ТЕКСТ ДЛЯ ЧТЕНИЯ =>
+++

Но тут Белый – ему, по-видимому, давно надоело молчать, и ему, конечно, нет никакого дела до моей баллады – не выдерживает.
– Мистика, – подхватывает он. – Символика ворон. Так и слышишь в каждой строфе зловещее карканье. Кра-кра-кра! Но египетский бог… Ра…
– В особенности в таком картавом исполнении, – насмешливо бросает Георгий Иванов.
– Но бог Солнца Ра… – не слушая, продолжает Белый с увлечением.
От смущения я плохо понимаю. Но слава Богу! Слава солнечному богу Ра, я уже не в центре общего любопытства и внимания.
Разговор, вернее, монолог Белого, прерываемый остротами Георгия Иванова, течет пенящимся горным ручьем.
Чаепитие окончено. Все встают и переходят в кабинет.
Я незаметно выскальзываю на кухню. Гумилев нагоняет меня.
– Неужели вы уже уходите? Можете уйти?
– Меня ждут дома. Я обещала.
Он помогает мне надеть пальто.
– Вы, кажется, не отдаете себе отчета в том, что произошло. Признаюсь, я не думал, что это случится так скоро. Запомните дату сегодняшнего дня – тридцатое апреля тысяча девятьсот двадцатого года. Я ошибся. Но я от души поздравляю вас!..

+++

[Выдержки из данных]
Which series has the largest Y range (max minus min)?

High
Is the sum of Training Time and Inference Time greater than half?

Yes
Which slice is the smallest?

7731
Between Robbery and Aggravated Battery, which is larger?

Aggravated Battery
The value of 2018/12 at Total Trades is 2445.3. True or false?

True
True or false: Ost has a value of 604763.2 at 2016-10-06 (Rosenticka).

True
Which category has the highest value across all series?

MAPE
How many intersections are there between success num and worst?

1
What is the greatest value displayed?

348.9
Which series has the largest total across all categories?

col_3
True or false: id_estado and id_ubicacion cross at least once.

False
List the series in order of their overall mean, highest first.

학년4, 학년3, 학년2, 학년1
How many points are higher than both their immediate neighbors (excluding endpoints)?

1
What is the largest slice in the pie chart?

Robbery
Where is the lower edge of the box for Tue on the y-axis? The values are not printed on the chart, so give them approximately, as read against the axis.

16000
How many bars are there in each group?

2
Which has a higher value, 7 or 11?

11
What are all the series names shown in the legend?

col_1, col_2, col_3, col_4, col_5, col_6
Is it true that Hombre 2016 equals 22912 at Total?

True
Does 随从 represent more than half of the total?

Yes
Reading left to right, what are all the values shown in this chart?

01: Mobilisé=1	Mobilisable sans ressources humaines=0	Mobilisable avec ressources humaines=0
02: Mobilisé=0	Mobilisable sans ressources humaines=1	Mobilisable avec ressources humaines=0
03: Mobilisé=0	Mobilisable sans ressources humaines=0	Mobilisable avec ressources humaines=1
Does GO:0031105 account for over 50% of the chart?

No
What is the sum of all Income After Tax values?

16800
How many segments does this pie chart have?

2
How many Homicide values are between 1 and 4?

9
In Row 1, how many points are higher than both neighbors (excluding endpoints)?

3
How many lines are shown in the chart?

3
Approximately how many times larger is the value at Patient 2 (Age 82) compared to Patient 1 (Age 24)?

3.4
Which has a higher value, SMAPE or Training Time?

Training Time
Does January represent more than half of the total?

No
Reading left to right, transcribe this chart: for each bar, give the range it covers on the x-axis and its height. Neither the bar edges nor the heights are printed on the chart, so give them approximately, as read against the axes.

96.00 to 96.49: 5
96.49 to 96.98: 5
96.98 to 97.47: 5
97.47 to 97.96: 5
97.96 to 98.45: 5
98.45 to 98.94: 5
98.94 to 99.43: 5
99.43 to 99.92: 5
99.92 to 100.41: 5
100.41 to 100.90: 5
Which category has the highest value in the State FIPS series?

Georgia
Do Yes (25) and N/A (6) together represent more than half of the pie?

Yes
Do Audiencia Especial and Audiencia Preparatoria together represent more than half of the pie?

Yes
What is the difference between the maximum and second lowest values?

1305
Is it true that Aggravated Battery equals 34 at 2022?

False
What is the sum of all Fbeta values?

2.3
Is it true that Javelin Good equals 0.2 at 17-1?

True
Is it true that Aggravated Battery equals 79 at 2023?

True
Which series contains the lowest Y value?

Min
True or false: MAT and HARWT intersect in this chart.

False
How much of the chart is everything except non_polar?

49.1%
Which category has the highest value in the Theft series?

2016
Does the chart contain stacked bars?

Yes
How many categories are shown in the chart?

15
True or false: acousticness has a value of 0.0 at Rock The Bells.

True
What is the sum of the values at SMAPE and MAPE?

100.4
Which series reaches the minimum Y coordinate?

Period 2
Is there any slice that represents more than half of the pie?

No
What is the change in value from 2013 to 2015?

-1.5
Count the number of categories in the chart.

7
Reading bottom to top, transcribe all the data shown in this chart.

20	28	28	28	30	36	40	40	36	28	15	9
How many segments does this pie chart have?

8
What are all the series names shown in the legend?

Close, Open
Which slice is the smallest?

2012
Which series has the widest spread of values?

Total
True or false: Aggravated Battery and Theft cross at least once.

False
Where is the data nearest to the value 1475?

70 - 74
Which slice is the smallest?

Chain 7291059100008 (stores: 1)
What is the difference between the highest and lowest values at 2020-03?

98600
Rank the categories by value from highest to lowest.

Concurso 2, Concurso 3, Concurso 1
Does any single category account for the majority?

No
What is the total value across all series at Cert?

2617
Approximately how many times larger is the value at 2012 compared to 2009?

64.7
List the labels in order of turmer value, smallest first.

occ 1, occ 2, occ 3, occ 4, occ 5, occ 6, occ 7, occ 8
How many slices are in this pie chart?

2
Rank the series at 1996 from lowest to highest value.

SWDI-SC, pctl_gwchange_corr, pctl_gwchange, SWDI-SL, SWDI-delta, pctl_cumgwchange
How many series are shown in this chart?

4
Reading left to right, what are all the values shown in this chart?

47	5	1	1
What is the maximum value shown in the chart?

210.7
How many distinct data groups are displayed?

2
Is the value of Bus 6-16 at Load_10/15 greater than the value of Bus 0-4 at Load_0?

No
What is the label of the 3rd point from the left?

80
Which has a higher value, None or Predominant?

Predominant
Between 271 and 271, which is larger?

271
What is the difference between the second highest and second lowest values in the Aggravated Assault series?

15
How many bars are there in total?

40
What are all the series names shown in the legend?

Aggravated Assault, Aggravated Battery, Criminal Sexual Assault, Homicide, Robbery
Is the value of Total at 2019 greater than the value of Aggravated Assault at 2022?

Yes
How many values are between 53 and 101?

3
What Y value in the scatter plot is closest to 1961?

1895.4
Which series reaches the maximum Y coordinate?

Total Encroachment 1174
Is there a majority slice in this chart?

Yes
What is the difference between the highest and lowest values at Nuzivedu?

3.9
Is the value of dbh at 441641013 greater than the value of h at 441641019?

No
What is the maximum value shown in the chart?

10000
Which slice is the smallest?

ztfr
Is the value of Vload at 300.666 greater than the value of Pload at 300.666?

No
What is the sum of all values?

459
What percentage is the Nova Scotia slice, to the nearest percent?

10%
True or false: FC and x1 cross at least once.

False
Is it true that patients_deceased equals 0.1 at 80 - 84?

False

+++

ЗАДАНИЕ 1 => Объясните по тексту для чтения, почему рассказчица уходит, когда все переходят в кабинет.
ЗАДАНИЕ 2 => Какую дату Гумилев просит запомнить в тексте для чтения?
Строки данных для работы с текстом не понадобятся.

ОТВЕТ 1 => Она отвечает Гумилеву, что её ждут дома и что она обещала вернуться.

ОТВЕТ 2 => Тридцатое апреля тысяча девятьсот двадцатого года.